PROBLEM TO SOLVE> Carry on the article about Richard Perez's heart attack and the 5-Hour Energy investigation, starting after its last sentence.

Richard Perez of Miami, Florida, who describes himself as being physically fit and otherwise healthy, suffered a heart attack recently. Now, his doctor says a popular energy drink may be the cause. Perez, 41, says he drank two small one-serving bottles of 5-Hour Energy daily for nearly five years preceding his heart attack. A physician says the energy drink is to blame for the heart attack. Perez is not alone; the Food and Drug Administration announced that it is investigating over a dozen deaths that may be linked to the energy shot. Reports indicate that a lawsuit may surface as more allegations of health conditions linked the drink surface.
Reports say the 5-Hour Energy originally hit store shelves in 2004 and is manufactured and marketed by Living Essentials, LLC. The small bottle contains 2 ounces of caffeine, amino acid, and vitamin-laced liquid that is supposed to give the drinker a steady five hours of constant energy. The shots bear warnings specifying that they are not meant for consumption by children under twelve or pregnant women.
The drink first drew concern when the New York’s attorney general alleged that the company may be falsely advertising the effects and benefits of the drink. On Wednesday, much more serious allegation arose – the Food and Drug Administration announced that it is looking at as many as 13 cases of fatalities that may be linked to the energy supplements. The FDA also said that it is looking into nearly 100 cases where users reported becoming sick or admitted to hospitals when the consumed 5-Hour Energy.
Perez’s case is one of the many cases where 5-Hour Energy drinkers experienced serious side effects. Perez’s heart attack occurred in October and landed him in the hospital. A physician told him that his coronary artery had become completely blocked, triggering the attack, and that his regular consumption of energy drinks was to blame. Perez recounted the visit, saying, “‘you take energy drinks?,’ [the doctor] asked me, and I go ‘Yes I do, I take a lot of [them].’ He goes ‘That’s not good, don’t ever take them again.'”

INFORMATION SHOWN>
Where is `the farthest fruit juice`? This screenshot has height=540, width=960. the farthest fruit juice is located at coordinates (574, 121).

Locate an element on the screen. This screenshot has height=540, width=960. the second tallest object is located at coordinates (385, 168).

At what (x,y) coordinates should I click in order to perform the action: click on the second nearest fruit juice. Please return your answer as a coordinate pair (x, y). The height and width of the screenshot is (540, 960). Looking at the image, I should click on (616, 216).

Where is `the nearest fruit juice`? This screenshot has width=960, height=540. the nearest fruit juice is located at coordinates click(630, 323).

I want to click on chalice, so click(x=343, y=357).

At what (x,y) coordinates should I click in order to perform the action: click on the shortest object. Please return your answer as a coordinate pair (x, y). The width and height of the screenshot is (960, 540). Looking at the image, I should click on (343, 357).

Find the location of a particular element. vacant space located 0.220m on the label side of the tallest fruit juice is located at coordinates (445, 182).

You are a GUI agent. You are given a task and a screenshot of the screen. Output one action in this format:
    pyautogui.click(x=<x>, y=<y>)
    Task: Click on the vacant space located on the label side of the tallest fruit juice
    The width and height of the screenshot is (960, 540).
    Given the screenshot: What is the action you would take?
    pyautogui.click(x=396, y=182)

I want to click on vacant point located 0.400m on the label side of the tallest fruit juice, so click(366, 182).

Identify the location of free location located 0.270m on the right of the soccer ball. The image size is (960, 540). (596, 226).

--

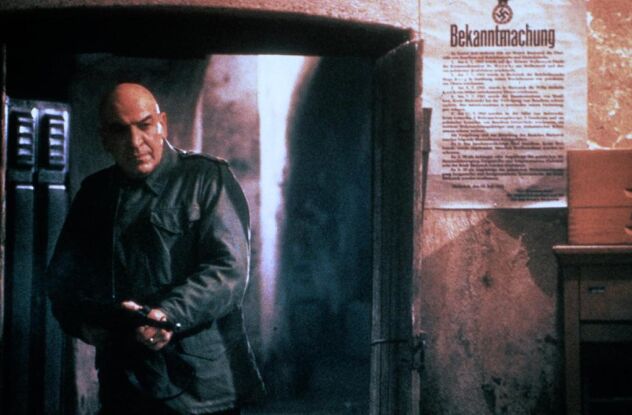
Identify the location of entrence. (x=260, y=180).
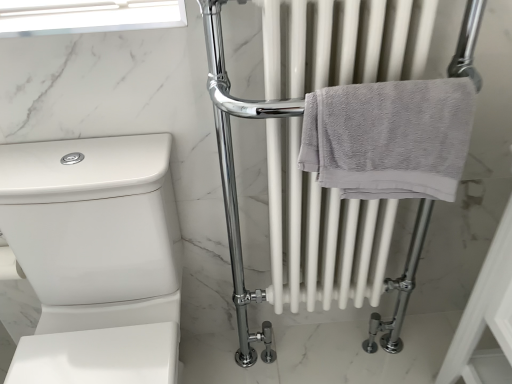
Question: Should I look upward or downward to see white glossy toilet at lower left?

YOUR RESPONSE>
Perez, who says he is an avid athlete, now has to take a blood thinning medication to maintain his health. He can no longer consume energy drinks but says he has found new, healthier ways to acquire energy, such as eating healthy foods and exercising. “Forty-one years old, I would never have thought that I would have a heart attack at this age,” Perez told reporters. It is unclear whether Perez or any of the other alleged victims will seek a lawsuit against the 5-Hour Energy’s manufacturer.
Meanwhile, Living Essentials, the drink’s manufacturer, has thus far stated that they have never seen evidence suggesting their product can kill. “Living Essentials, LLC is unaware of any deaths proven to have been caused by the consumption of 5 Hour ENERGY®,” a spokesperson said in a statement. The spokesperson also mentioned that they suggest several safety measures when consuming the shots, including limiting consumption to twice a day with at least five hours in between and testing out a bit of the product before indulging wholly.